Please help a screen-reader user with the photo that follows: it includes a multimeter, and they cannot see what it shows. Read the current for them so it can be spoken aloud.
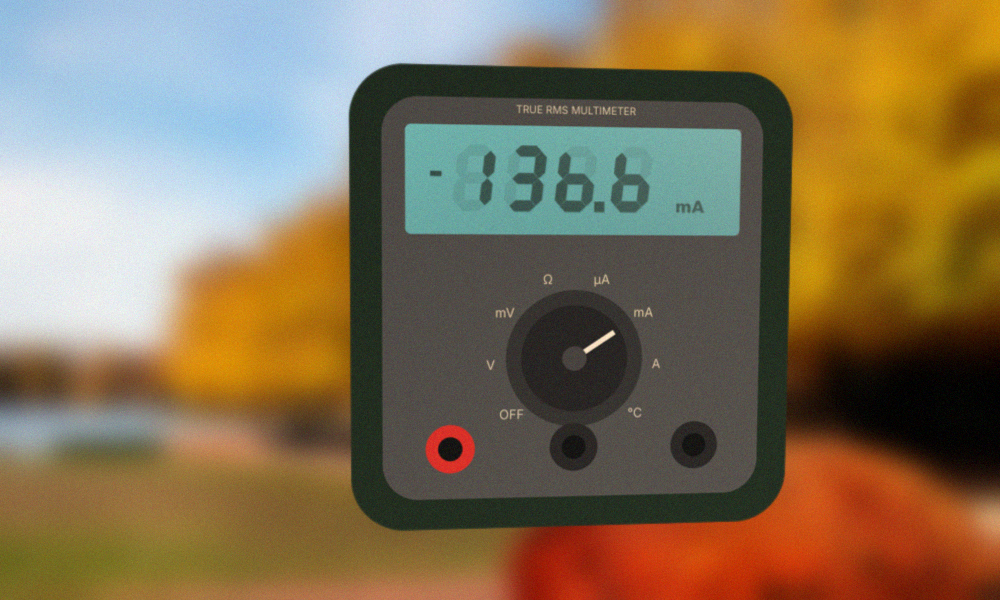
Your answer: -136.6 mA
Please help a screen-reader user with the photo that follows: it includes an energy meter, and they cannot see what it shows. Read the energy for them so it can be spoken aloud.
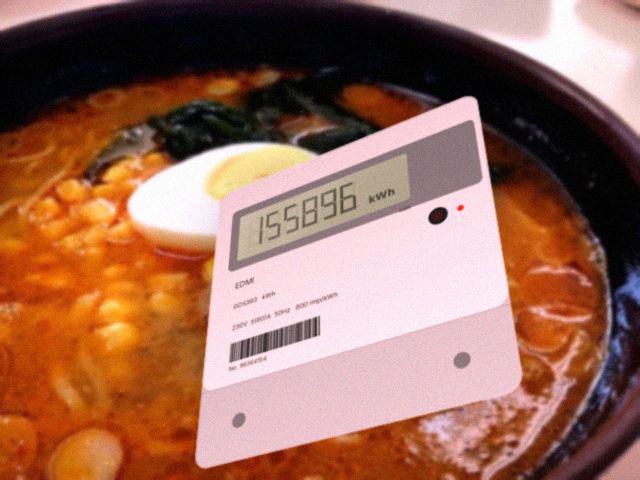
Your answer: 155896 kWh
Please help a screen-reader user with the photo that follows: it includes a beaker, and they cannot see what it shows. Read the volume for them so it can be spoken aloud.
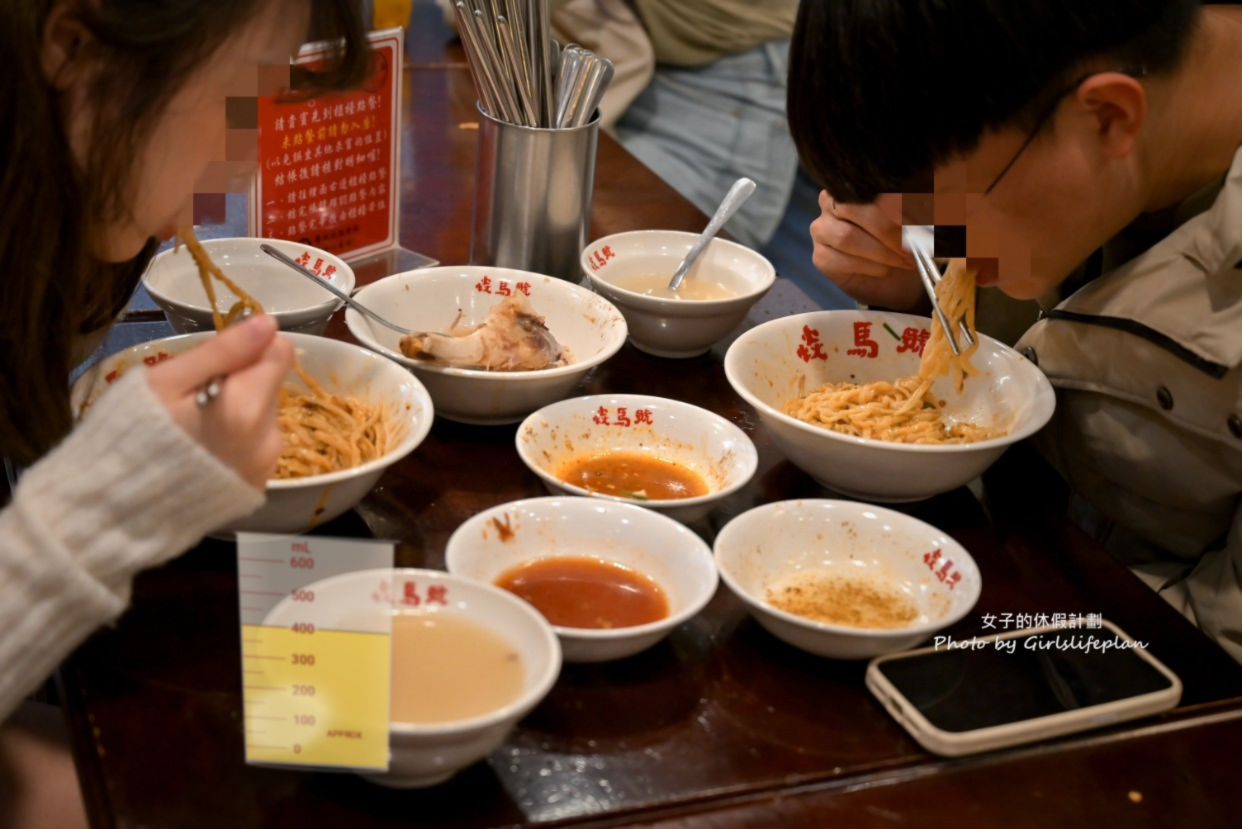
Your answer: 400 mL
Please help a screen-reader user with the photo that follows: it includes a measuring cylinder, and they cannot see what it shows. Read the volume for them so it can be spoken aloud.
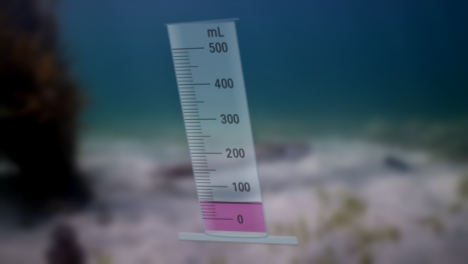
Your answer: 50 mL
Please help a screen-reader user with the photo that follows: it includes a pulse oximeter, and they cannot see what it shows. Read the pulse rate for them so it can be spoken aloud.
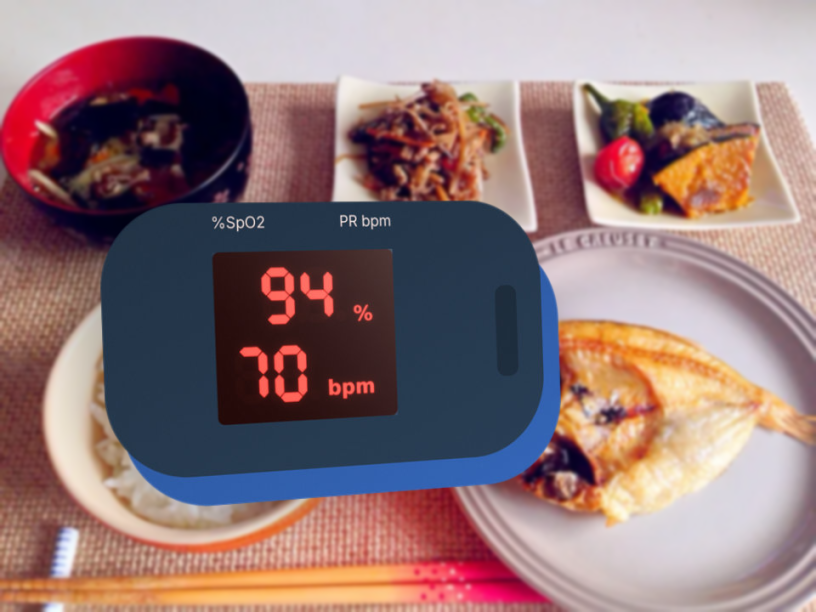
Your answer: 70 bpm
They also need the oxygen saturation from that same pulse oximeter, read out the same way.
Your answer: 94 %
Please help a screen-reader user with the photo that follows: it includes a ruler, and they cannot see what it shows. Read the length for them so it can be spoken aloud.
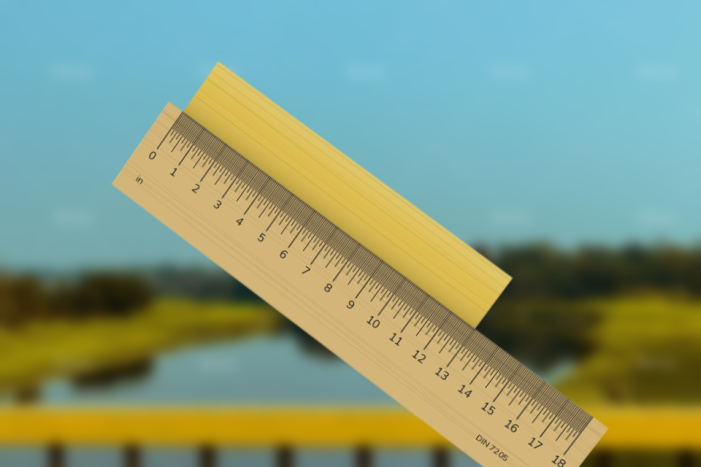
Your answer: 13 in
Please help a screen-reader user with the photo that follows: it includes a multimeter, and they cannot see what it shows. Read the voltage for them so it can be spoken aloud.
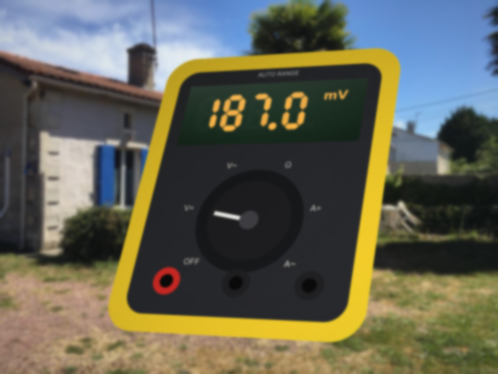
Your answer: 187.0 mV
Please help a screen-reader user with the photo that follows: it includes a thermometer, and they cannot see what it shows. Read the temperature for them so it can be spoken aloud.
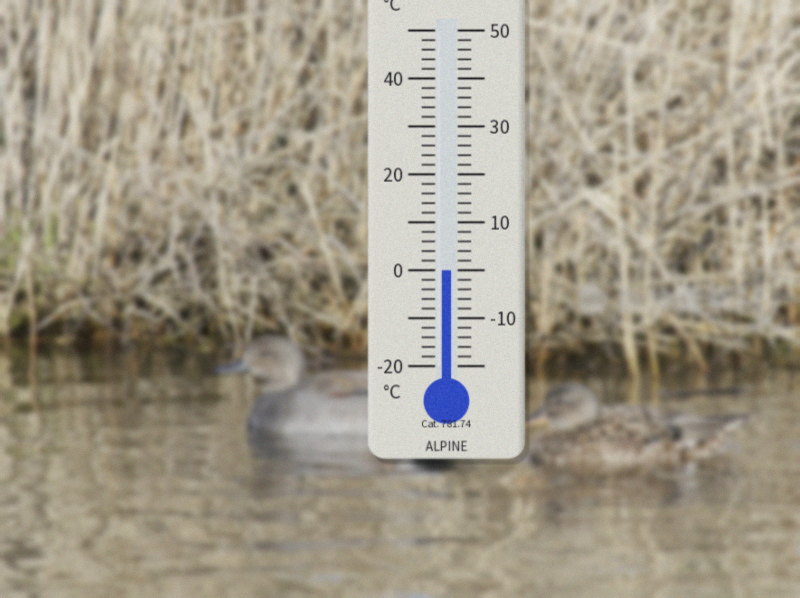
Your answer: 0 °C
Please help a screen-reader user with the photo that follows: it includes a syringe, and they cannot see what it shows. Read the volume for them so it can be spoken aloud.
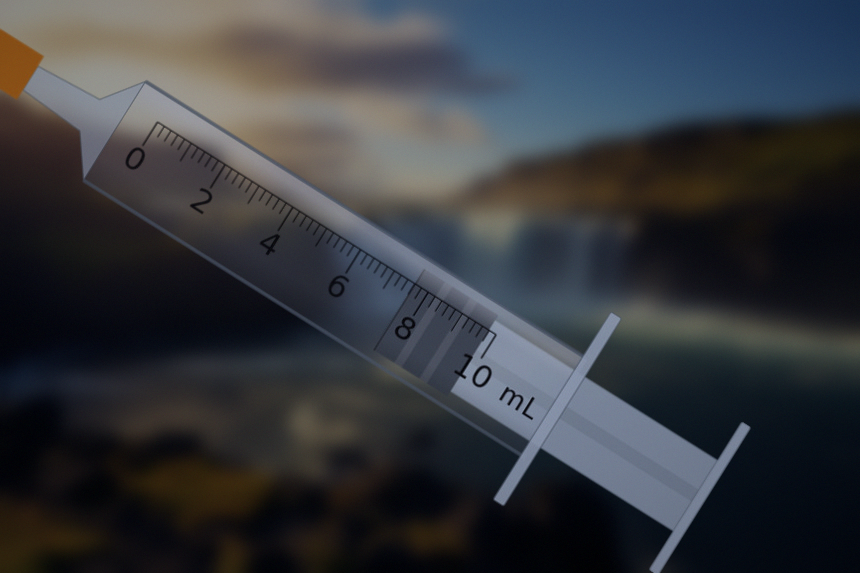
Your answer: 7.6 mL
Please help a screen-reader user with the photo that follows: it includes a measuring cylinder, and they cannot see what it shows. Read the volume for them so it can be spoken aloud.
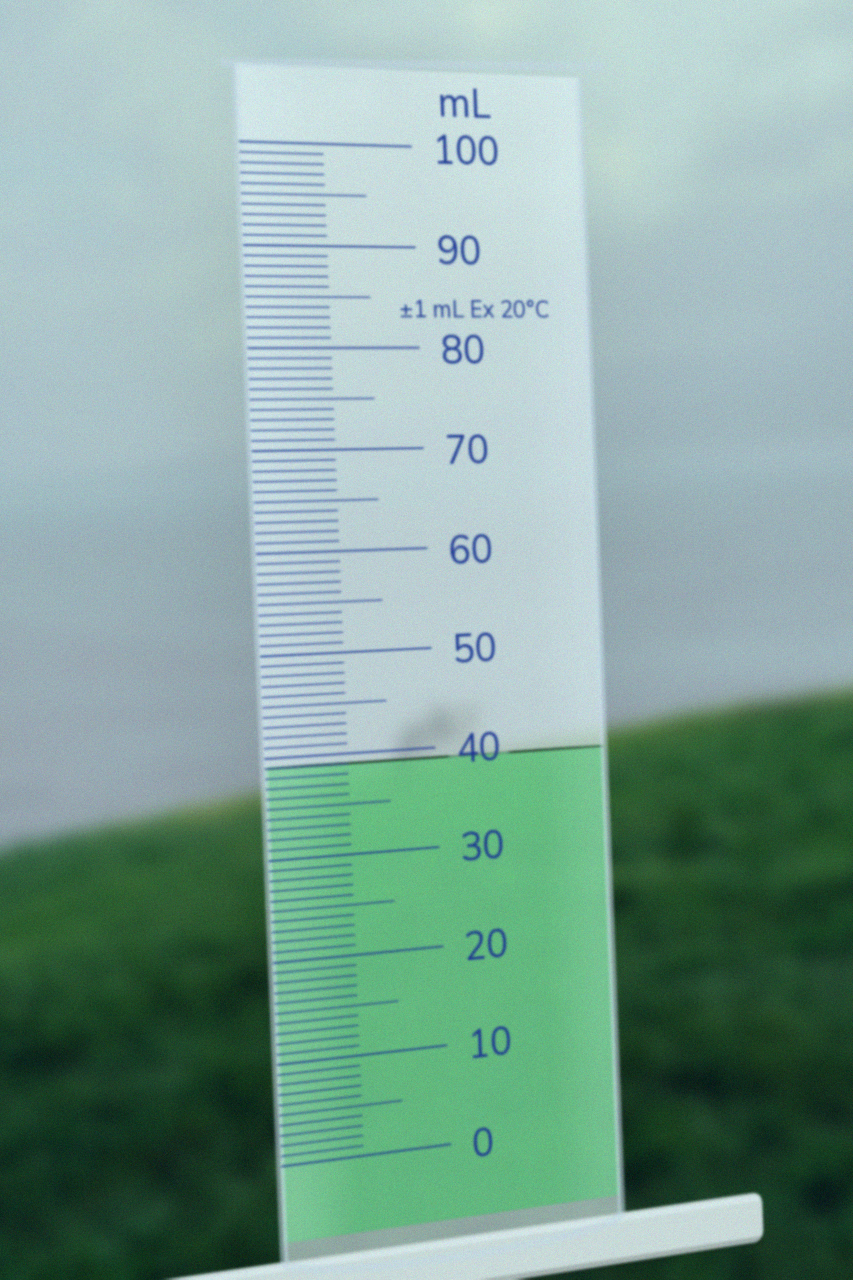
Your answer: 39 mL
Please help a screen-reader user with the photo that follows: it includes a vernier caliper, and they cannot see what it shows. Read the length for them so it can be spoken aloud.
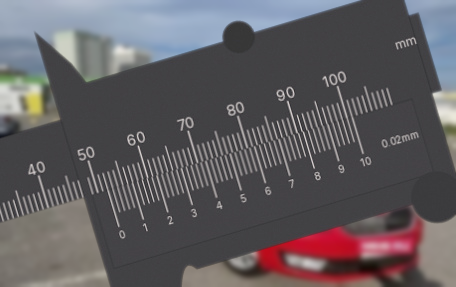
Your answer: 52.0 mm
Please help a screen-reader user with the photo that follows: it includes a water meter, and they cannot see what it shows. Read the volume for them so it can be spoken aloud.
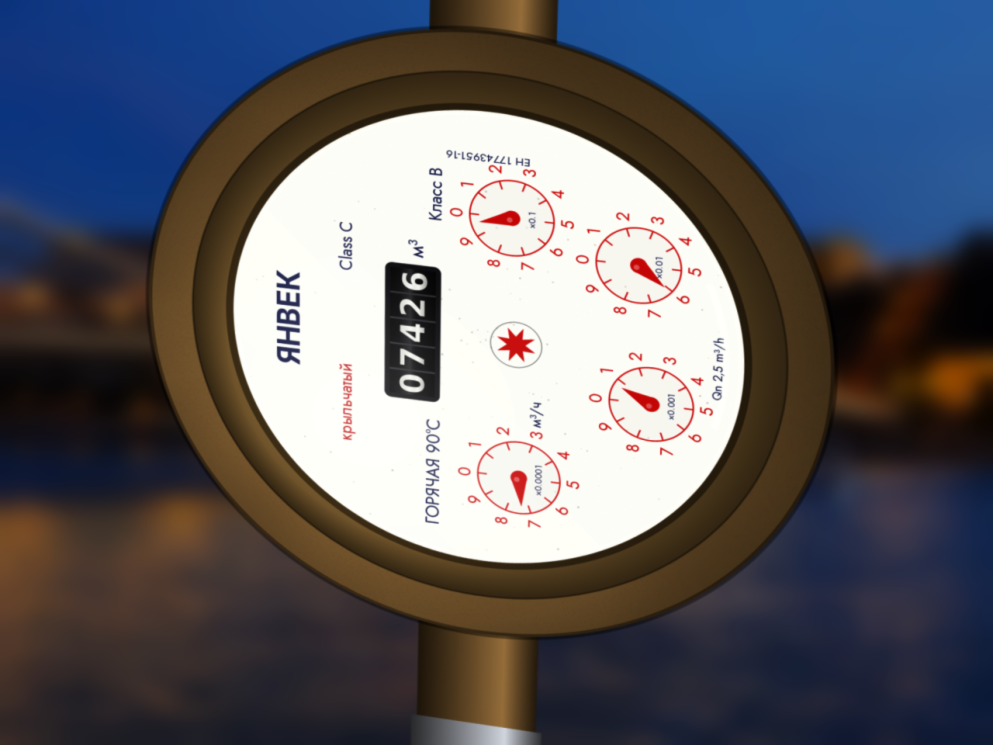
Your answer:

▶ _Exercise description_:
Copy the whole listing above word for word, from its first line to its last, and leave the pictures out.

▶ _Answer space_:
Please help a screen-reader user with the photo that follows: it includes a multimeter, and they cannot see what it shows. Read the current for them so it can be spoken aloud.
Your answer: -136.6 mA
Please help a screen-reader user with the photo that follows: it includes an energy meter, and they cannot see what it shows. Read the energy for them so it can be spoken aloud.
Your answer: 155896 kWh
Please help a screen-reader user with the photo that follows: it includes a beaker, and they cannot see what it shows. Read the volume for them so it can be spoken aloud.
Your answer: 400 mL
Please help a screen-reader user with the photo that follows: it includes a measuring cylinder, and they cannot see what it shows. Read the volume for them so it can be spoken aloud.
Your answer: 50 mL
Please help a screen-reader user with the photo that follows: it includes a pulse oximeter, and they cannot see what it shows. Read the pulse rate for them so it can be spoken aloud.
Your answer: 70 bpm
They also need the oxygen saturation from that same pulse oximeter, read out the same way.
Your answer: 94 %
Please help a screen-reader user with the photo that follows: it includes a ruler, and they cannot see what it shows. Read the length for them so it can be spoken aloud.
Your answer: 13 in
Please help a screen-reader user with the photo that follows: it includes a multimeter, and they cannot see what it shows. Read the voltage for them so it can be spoken aloud.
Your answer: 187.0 mV
Please help a screen-reader user with the photo that follows: it includes a thermometer, and they cannot see what it shows. Read the temperature for them so it can be spoken aloud.
Your answer: 0 °C
Please help a screen-reader user with the photo that follows: it includes a syringe, and they cannot see what it shows. Read the volume for them so it can be spoken aloud.
Your answer: 7.6 mL
Please help a screen-reader user with the photo that follows: it includes a measuring cylinder, and they cannot see what it shows. Read the volume for them so it can be spoken aloud.
Your answer: 39 mL
Please help a screen-reader user with the photo that follows: it includes a vernier caliper, and they cannot see what it shows. Read the length for them so it can be spoken aloud.
Your answer: 52.0 mm
Please help a screen-reader user with the photo that follows: it includes a water meter, and they cannot see what it shows. Read the volume for them so it can be spoken aloud.
Your answer:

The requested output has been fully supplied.